▶ [Activities]:
A) Set down the passage on Southern secession word for word, starting with "Secondary Source: Map" and going on through "the North respond?".
B) Extract the lines of the entries verbatim, starting with the very first line of the entries and going on through the line with "содержания КБР: 0,8%", both included.

▶ [Text section]:
"""

Within three months of Lincoln’s election, seven states had seceded from the Union. Just as Springfield, Illinois celebrated the election of its favorite son to the Presidency on November 7, so did Charleston, South Carolina, which did not cast a single vote for him. It knew that the election meant the formation of a new nation. In a reference to the protests against British rule in the 1770s, the Charleston Mercury wrote, “The tea has been thrown overboard, the revolution of 1860 has been initiated.”

Secondary Source: Map

The United States and Confederate States of America in 1861.

Within a few days, the two United States Senators from South Carolina submitted their resignations. On December 20, 1860, by a vote of 169-0, the South Carolina legislature enacted an “ordinance” that “the union now subsisting between South Carolina and other States, under the name of ‘The United States of America,’ is hereby dissolved.” South Carolina’s action resulted in conventions in other Southern states. Mississippi, Florida, Alabama, Georgia, Louisiana, and Texas all left the Union by February 1. On February 4, delegates from all these states except Texas met in Montgomery, Alabama, to create and staff a government called the Confederate States of America. They elected President Jefferson Davis. The gauntlet was thrown. How would the North respond?

"""

▶ [Exercise inputs]:
"""

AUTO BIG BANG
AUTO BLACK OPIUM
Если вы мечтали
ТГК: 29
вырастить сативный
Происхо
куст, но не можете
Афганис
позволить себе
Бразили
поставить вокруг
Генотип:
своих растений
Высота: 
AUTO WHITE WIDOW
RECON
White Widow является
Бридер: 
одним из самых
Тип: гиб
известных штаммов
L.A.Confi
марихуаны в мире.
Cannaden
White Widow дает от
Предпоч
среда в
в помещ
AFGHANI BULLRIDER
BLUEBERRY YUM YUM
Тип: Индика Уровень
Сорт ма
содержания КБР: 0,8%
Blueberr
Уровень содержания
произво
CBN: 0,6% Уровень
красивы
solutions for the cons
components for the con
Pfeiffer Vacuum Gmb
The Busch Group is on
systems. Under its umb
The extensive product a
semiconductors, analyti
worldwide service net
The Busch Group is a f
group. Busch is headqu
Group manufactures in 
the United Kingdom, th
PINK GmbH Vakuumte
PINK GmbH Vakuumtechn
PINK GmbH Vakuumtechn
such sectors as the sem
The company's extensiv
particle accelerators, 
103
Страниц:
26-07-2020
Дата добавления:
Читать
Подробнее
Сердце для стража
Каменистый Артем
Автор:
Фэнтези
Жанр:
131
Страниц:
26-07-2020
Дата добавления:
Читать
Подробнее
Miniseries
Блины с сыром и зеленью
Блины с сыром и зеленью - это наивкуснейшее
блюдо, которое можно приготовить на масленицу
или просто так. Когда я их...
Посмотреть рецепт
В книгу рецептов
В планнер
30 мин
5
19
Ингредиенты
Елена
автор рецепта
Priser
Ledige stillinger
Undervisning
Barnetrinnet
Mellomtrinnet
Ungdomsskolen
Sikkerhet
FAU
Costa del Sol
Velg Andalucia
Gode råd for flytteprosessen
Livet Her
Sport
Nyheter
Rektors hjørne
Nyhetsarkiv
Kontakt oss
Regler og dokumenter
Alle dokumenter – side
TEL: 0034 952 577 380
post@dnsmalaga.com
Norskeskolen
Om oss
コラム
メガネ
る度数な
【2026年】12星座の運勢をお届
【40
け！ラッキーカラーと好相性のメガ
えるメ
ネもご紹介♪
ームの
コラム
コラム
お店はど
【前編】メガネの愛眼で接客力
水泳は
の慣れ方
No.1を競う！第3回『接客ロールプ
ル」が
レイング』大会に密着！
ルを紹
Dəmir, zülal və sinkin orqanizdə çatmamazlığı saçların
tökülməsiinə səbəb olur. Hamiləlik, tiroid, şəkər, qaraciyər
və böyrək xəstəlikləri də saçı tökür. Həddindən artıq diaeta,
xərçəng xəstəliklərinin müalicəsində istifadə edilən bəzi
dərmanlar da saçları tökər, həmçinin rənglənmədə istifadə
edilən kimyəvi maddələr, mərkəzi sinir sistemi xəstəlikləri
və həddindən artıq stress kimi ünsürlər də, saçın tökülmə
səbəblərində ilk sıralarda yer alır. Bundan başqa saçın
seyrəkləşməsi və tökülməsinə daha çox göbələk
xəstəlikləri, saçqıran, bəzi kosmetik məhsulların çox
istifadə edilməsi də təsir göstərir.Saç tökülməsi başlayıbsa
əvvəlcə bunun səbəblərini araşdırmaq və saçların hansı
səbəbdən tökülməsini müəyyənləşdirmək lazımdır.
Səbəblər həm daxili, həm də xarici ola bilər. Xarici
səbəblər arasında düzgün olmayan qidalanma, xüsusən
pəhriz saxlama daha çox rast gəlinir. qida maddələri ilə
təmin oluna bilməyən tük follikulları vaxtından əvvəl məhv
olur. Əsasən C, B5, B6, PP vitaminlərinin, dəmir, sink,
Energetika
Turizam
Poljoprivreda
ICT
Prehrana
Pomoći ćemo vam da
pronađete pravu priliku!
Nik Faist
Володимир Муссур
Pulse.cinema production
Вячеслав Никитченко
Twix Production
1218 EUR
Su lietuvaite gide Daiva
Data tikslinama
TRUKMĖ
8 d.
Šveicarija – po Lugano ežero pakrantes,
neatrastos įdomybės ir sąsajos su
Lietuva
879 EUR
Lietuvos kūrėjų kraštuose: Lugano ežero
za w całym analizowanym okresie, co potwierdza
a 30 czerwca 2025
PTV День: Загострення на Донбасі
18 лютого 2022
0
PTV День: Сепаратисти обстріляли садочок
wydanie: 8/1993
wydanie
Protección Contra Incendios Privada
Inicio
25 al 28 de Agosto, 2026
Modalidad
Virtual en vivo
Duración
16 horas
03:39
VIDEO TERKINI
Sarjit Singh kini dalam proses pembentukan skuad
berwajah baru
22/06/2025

"""

▶ [Answers in order]:
A)
Secondary Source: Map

The United States and Confederate States of America in 1861.

Within a few days, the two United States Senators from South Carolina submitted their resignations. On December 20, 1860, by a vote of 169-0, the South Carolina legislature enacted an “ordinance” that “the union now subsisting between South Carolina and other States, under the name of ‘The United States of America,’ is hereby dissolved.” South Carolina’s action resulted in conventions in other Southern states. Mississippi, Florida, Alabama, Georgia, Louisiana, and Texas all left the Union by February 1. On February 4, delegates from all these states except Texas met in Montgomery, Alabama, to create and staff a government called the Confederate States of America. They elected President Jefferson Davis. The gauntlet was thrown. How would the North respond?

B)
AUTO BIG BANG
AUTO BLACK OPIUM
Если вы мечтали
ТГК: 29
вырастить сативный
Происхо
куст, но не можете
Афганис
позволить себе
Бразили
поставить вокруг
Генотип:
своих растений
Высота: 
AUTO WHITE WIDOW
RECON
White Widow является
Бридер: 
одним из самых
Тип: гиб
известных штаммов
L.A.Confi
марихуаны в мире.
Cannaden
White Widow дает от
Предпоч
среда в
в помещ
AFGHANI BULLRIDER
BLUEBERRY YUM YUM
Тип: Индика Уровень
Сорт ма
содержания КБР: 0,8%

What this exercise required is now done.